No wonder Rush wanted the part. First, like Helfgott, Rush is a bona fide outsider in a country created by outsiders. Born in the country town of Toowoomba, raised and educated in Brisbane, Rush made his mark on the stage by specializing in madmen, clowns, and misfit alcoholics. Second, he's an actor's actor: When Rush and his wife, actress Jane Menelaus, got married eight years ago, they spent their honeymoon acting in a production of The Importance of Being Earnest--"so I got to propose to her every night on stage." With such instincts, Rush found Shine hard to resist.

"This script plopped on my desk," says Rush, who has two young children (Anjellica, 4, and James, 1). "And I just thought: 'This is me. This is the one I've been waiting for.'"

Days after he got the part, Rush rushed out to see Helfgott perform. "When he comes out to play, he shuffles out, he kisses people in the front row, he's muttering, he's mumbling, he's laughing," the actor fondly remembers. "And then at the keyboard he's terribly eloquent and focused." To capture that clash of chaos and calm, Rush memorized Helfgott's loopy ramblings by listening to hours of the virtuoso talking on tape. He took piano lessons, advancing to where he could play portions of the classical repertoire. Though you hear the real Helfgott on the Shine soundtrack, you're often watching Rush's fingers--not a double's--tickling the ivories.
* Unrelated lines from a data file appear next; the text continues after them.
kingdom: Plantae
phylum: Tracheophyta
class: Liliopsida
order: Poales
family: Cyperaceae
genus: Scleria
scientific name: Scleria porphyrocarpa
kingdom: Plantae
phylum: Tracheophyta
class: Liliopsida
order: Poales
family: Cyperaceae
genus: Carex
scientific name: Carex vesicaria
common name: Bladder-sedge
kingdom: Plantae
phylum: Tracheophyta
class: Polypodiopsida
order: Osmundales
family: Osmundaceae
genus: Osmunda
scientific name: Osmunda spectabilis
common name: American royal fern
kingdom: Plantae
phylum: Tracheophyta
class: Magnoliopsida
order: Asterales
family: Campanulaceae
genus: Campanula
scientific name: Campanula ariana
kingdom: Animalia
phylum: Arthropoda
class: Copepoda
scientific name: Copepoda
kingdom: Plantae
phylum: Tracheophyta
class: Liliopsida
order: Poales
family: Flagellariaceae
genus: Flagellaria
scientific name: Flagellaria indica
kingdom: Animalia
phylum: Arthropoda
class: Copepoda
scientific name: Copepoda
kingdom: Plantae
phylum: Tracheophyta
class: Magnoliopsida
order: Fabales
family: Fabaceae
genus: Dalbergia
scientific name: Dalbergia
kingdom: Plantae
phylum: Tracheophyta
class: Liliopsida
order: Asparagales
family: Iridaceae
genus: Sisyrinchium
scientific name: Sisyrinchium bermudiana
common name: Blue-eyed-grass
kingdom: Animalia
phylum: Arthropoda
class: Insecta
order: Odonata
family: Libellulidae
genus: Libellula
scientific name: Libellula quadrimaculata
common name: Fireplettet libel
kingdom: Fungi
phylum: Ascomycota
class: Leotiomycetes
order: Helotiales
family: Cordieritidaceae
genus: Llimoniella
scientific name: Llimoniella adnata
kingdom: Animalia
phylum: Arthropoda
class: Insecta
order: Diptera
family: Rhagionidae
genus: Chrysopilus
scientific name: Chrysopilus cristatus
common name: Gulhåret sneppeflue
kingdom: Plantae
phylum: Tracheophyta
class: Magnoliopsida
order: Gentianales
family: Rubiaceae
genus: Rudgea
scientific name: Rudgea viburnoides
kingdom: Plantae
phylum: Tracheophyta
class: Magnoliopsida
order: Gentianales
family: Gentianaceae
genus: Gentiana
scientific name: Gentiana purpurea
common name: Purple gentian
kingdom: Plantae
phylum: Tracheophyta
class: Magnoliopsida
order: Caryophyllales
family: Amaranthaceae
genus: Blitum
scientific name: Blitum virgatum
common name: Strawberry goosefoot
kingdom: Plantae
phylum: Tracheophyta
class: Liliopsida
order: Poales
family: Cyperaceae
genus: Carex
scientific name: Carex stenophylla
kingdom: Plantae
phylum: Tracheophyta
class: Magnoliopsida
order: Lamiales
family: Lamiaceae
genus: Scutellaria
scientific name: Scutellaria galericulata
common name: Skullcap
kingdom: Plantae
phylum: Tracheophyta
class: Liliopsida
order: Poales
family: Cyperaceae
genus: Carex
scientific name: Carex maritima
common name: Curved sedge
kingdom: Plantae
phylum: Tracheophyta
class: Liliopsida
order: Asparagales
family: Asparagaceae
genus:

Rush's acting is so propulsive that he might wind up bumping into Gibson at next spring's Oscars. (Mel's memories of those lean years in Sydney: "It was pretty desperate. We would sit on the floor and eat dinner and stuff. One of us used to drag in the occasional virgin and sacrifice her on a Friday night.") Rush is already facing the dilemma that his housemate dealt with 17 years ago: Hollywood, Hamlet, or both? "It's been a very fulfilling career, and I don't want to suddenly throw all that out the window and do something trashy that pays a lot of money," says Rush. "But I will have to confront that nasty thing of, well, how much money?"

Rush, after all, did just buy his first fax machine. "Instead of having a midlife crisis," he says with a sly grin, "I suddenly got into the movies."